First, the district court did not err in applying a two-level sentencing enhancement for obstruction of justice. The district court found that Savage misrepresented and lied to pre-trial services about where he lived, possessing and presenting state licensing documents that were false. He also lied about his international travel. Finding lack of confusion or mistake as to each lie, the district court described how the false statements contributed to the assessment of pre-trial release. These explanations satisfy the requirement that the district court identify the perjurious statements and make a finding that encompasses all factual elements of perjury.

Second, the district court did not err in applying a 10-level sentencing enhancement based on the amount of loss: $186,000. The district court calculated this amount based on the total funds in each of the seven intended victims’ accounts at the time Conteh first accessed their account information in the Capital One system. The 10-level enhancement followed from the finding that the loss exceeded $150,000 but was less than $250,000.

The district court properly included the balances in bank accounts for which the conspirators failed to actually obtain checkbooks. Unsuccessful attempted fraud does not preclude a court from including the intended loss from the failed attempts in its calculation. This is especially true when, as here the conspirators had already taken steps to steal from these specific victims, but their efforts were thwarted by a third party (in this case, Capital One). It was also reasonable to calculate intended losses based on the account balance on the date the account was accessed and selected for victimization and on the date the process to obtain a checkbook for that account began.

Third, the district court did not err in applying a two-level sentencing enhancement based on use of sophisticated means. The government presented evidence that Savage hid assets, hid transactions, hid his own name, had phones registered in multiple states (none in his name), directed actions of several other conspirators, used insider information provided by a co-conspirator bank employee, and used that information in coordinated steps to circumvent the bank’s fraud countermeasures and take over the victims’ accounts to conceal and execute the scheme — far more than is required for a bank-fraud conspiracy conviction. As the district court put it: “It was not the most complex fraud scheme, but certainly … it was sophisticated enough that the government has met its burden of proof” on the issue.

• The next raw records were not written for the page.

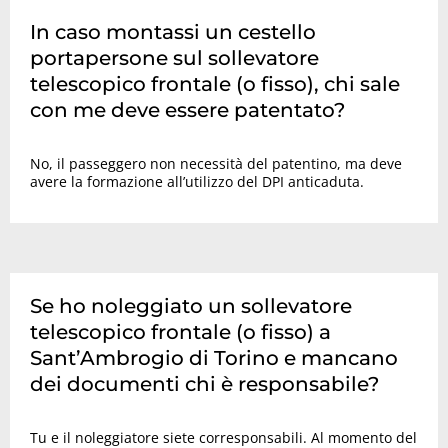
In caso montassi un cestello
portapersone sul sollevatore
telescopico frontale (o fisso), chi sale
con me deve essere patentato?
No, il passeggero non necessità del patentino, ma deve
avere la formazione all’utilizzo del DPI anticaduta.
Se ho noleggiato un sollevatore
telescopico frontale (o fisso) a
Sant’Ambrogio di Torino e mancano
dei documenti chi è responsabile?
Tu e il noleggiatore siete corresponsabili. Al momento del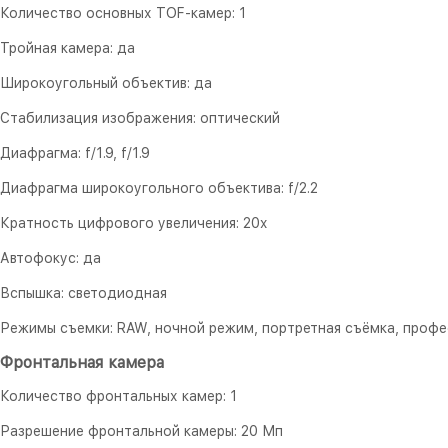
Количество основных TOF-камер: 1
Тройная камера: да
Широкоугольный объектив: да
Стабилизация изображения: оптический
Диафрагма: f/1.9, f/1.9
Диафрагма широкоугольного объектива: f/2.2
Кратность цифрового увеличения: 20x
Автофокус: да
Вспышка: светодиодная
Режимы съемки: RAW, ночной режим, портретная съёмка, проф
Фронтальная камера
Количество фронтальных камер: 1
Разрешение фронтальной камеры: 20 Мп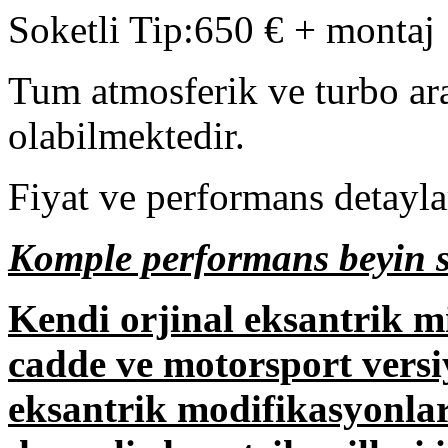
Soketli Tip:650 € + montaj
Tum atmosferik ve turbo araç
olabilmektedir.
Fiyat ve performans detaylar
Komple performans beyin si
Kendi orjinal eksantrik m
cadde ve motorsport versiy
eksantrik modifikasyonla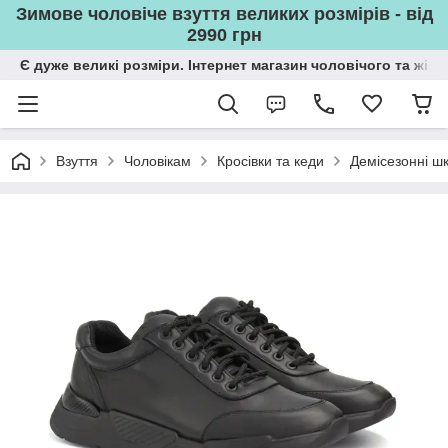
Зимове чоловіче взуття великих розмірів - від
2990 грн
Є дуже великі розміри. Інтернет магазин чоловічого та жін
Взуття
Чоловікам
Кросівки та кеди
Демісезонні шк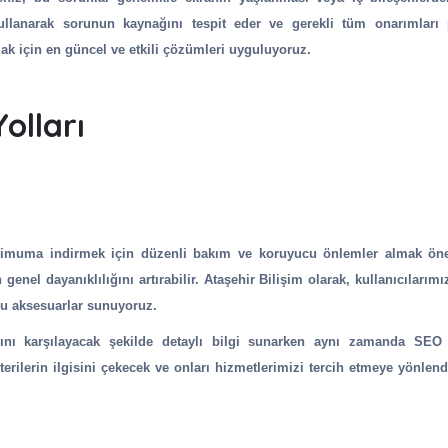
kullanarak sorunun kaynağını tespit eder ve gerekli tüm onarımları 
ak için en güncel ve etkili çözümleri uyguluyoruz.
olları
nimuma indirmek için düzenli bakım ve koruyucu önlemler almak öne
genel dayanıklılığını artırabilir. Ataşehir Bilişim olarak, kullanıcılarımı
cu aksesuarlar sunuyoruz.
açlarını karşılayacak şekilde detaylı bilgi sunarken aynı zamanda SE
erilerin ilgisini çekecek ve onları hizmetlerimizi tercih etmeye yönlendi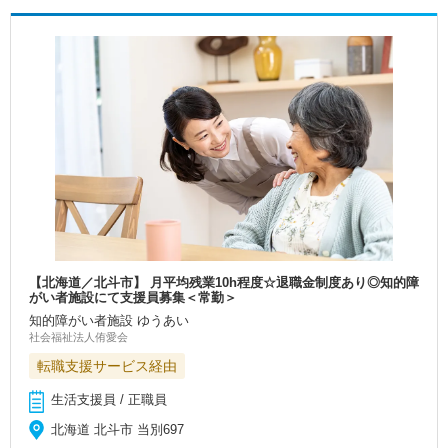
【北海道／北斗市】 月平均残業10h程度☆退職金制度あり◎知的障
がい者施設にて支援員募集＜常勤＞
知的障がい者施設 ゆうあい
社会福祉法人侑愛会
転職支援サービス経由
生活支援員 / 正職員
北海道 北斗市 当別697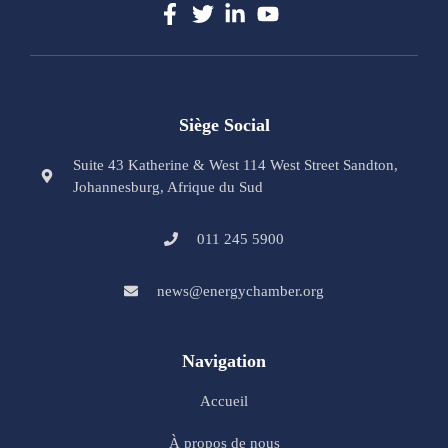
Siège Social
Suite 43 Katherine & West 114 West Street Sandton,
Johannesburg, Afrique du Sud
011 245 5900
news@energychamber.org
Navigation
Accueil
À propos de nous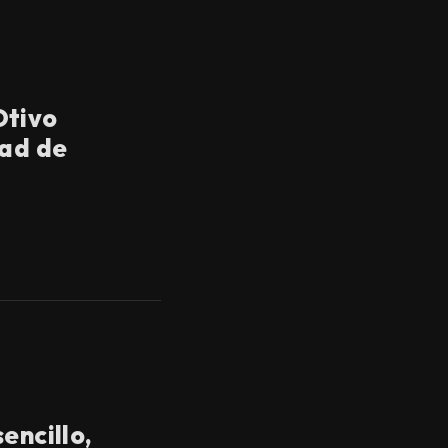
Otivo
dad de
encillo,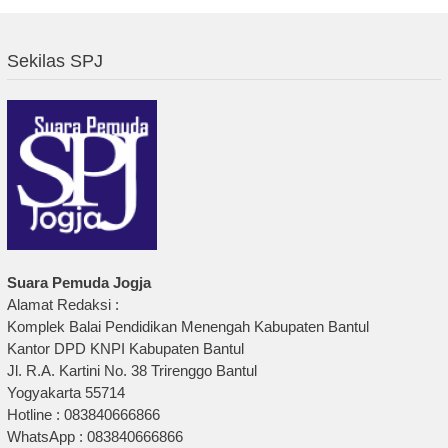
Sekilas SPJ
Suara Pemuda Jogja
Alamat Redaksi :
Komplek Balai Pendidikan Menengah Kabupaten Bantul
Kantor DPD KNPI Kabupaten Bantul
Jl. R.A. Kartini No. 38 Trirenggo Bantul
Yogyakarta 55714
Hotline : 083840666866
WhatsApp : 083840666866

Fourth, the district court did not err in applying a three-level sentencing enhancement based on his role in the offense as a manager or supervisor. The trial evidence demonstrates that Savage helped recruit Conteh, directed her efforts in the scheme, and delivered proceeds from the fraud to her. This alone is sufficient to support finding that Savage managed or supervised the activities of at least one person. It is also uncontested that the scheme involved five or more participants: Savage and another accomplice planned the scheme, Conteh accessed the customer accounts, and at least two other individuals redeemed fraudulent checks at Capital One locations.

Finally, the district court did not err in requiring parts of Savage’s sentences to run consecutively. Even if there were error in the already-discussed sentencing enhancements, the district court provided specific reasons for consecutive sentencing, many of which were unrelated to the enhancements. The district court noted that the government had not sought the maximum sentence, that the nature and circumstances of the offense were serious, that Savage was a leader and organizer of the criminal group, and that the crime compromised the victims’ credit and confidence in American banking and security.


United States v. Savage, Case No. 16-4704, Mar. 12, 2018. 4th Cir. (Floyd), from DMD at Greenbelt (Russell). Alyssa Christine Pont for Appellant; Ray Daniel McKenzie for Appellee. VLW 018-2-050, 29 pp.